Yes, The Party Is Over

Mike Lofgren turned his sensational political essay from a year ago into a full-fledged book, which I am now eagerly reading…and I would imagine that unlike most self-described progressives, I’m far more interested in what he has to say about the rotten state of the Democratic party than I am the Republican party he left in disgust. Here’s a taste:

The Democratic Party coasted far too long on Franklin D. Roosevelt’s legacy. It became complacent and began to feel entitled to its near hegemonic position in politics, culture and the media. When the New Right increasingly began to displace it in all three of those arenas, some liberals merely turned into ineffectual whiners and crybabies or ivory tower escapists.
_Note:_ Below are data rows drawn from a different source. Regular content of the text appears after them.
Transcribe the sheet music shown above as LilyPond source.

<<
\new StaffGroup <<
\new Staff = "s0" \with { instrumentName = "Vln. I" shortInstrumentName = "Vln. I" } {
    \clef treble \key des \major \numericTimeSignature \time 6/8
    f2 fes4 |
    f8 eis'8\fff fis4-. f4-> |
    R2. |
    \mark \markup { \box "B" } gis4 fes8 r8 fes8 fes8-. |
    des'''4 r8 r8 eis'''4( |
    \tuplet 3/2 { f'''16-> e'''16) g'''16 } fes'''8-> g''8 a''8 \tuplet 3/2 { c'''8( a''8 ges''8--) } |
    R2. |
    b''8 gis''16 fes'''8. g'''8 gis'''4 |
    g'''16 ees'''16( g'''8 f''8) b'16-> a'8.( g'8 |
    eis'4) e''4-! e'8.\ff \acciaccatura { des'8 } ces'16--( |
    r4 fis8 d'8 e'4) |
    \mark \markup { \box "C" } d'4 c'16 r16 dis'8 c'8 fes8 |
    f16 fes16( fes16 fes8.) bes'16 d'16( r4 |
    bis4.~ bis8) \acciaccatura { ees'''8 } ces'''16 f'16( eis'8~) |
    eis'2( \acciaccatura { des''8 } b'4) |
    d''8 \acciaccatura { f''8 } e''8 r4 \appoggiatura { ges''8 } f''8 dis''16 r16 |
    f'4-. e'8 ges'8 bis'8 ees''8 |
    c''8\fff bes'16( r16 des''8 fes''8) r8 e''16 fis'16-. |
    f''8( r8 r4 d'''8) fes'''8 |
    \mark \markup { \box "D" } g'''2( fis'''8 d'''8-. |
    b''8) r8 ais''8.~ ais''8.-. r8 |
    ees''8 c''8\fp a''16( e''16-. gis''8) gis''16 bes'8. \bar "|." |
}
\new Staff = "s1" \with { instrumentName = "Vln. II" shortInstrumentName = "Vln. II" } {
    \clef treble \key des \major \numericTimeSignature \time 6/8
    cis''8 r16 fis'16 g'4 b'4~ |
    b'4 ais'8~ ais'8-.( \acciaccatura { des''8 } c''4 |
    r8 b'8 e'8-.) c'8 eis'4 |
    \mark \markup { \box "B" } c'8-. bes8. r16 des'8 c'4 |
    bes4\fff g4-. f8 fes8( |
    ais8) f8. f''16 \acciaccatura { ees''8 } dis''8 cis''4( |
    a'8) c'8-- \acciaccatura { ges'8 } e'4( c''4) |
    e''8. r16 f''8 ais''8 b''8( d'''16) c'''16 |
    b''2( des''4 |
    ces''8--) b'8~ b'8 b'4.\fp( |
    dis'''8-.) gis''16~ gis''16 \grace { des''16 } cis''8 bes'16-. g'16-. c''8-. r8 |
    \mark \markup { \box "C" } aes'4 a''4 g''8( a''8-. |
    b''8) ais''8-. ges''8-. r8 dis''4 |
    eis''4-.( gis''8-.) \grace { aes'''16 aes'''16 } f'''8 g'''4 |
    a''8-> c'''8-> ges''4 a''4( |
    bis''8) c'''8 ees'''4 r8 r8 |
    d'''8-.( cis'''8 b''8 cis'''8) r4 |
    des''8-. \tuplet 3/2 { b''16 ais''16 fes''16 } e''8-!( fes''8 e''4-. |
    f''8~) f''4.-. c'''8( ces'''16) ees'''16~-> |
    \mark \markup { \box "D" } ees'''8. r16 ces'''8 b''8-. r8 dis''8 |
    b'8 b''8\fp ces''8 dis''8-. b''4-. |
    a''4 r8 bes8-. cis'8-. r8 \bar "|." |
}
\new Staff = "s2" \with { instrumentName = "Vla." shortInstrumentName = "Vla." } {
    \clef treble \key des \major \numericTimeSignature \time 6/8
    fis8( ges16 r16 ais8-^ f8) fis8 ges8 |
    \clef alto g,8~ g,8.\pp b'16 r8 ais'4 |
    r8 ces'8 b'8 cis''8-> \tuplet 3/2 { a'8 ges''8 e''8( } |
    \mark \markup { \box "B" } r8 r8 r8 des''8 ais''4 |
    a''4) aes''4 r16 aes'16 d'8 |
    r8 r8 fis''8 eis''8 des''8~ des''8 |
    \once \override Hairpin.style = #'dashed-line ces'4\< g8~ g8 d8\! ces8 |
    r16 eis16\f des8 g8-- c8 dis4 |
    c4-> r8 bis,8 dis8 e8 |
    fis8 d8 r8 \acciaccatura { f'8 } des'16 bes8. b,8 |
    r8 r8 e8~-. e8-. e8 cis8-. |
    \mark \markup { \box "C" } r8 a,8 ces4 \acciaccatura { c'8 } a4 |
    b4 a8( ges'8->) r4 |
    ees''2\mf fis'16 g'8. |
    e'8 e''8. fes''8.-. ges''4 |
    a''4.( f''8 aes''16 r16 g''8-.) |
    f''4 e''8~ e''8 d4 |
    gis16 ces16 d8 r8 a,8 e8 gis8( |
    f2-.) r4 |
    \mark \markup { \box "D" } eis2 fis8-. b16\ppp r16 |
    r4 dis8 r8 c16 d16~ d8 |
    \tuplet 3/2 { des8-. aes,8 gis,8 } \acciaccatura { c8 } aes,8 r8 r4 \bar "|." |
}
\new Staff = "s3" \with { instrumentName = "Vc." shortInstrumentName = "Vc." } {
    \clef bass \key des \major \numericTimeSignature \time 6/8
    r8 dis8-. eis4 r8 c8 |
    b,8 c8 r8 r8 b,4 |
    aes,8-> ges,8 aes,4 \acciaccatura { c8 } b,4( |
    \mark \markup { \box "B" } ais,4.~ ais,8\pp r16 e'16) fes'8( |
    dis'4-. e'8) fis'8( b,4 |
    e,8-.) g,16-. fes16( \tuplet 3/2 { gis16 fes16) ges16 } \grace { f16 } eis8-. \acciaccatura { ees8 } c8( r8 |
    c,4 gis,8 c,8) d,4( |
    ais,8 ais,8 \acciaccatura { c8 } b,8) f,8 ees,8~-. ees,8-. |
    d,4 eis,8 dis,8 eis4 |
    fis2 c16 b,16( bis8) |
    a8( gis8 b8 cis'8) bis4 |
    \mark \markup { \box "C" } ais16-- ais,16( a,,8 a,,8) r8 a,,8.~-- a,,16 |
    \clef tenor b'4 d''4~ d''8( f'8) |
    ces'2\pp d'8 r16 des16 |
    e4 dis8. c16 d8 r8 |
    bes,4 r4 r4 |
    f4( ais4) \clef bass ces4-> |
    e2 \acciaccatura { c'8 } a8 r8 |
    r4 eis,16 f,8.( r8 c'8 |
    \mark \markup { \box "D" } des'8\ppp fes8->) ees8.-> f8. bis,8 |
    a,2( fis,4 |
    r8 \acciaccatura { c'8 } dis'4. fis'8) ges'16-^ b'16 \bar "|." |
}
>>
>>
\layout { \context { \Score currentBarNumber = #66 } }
The bulk of Democratic politcians and operatives, however, moved in a different direction. After three straight losses in presidential elections between 1980 and 1988, they abandoned the practices of their old beliefs while continuing to espouse them in theory. These new Democrats will say anything to win an election–an objective that, in their minds, generally requires them to emulate Republicans, particularly with respect to moneygrubbing on the fund-raising circuit. Many of them only last a term or two, because if people want a Republican they will vote for the real thing. What has evolved in America over the last three decades is a one-and-a-half-party system, as Democrats opportunistically cleave to the “center,” which, in the relativistic universe of American politics, keeps moving further to the right.

And that’s just from the introduction…this is required reading, folks.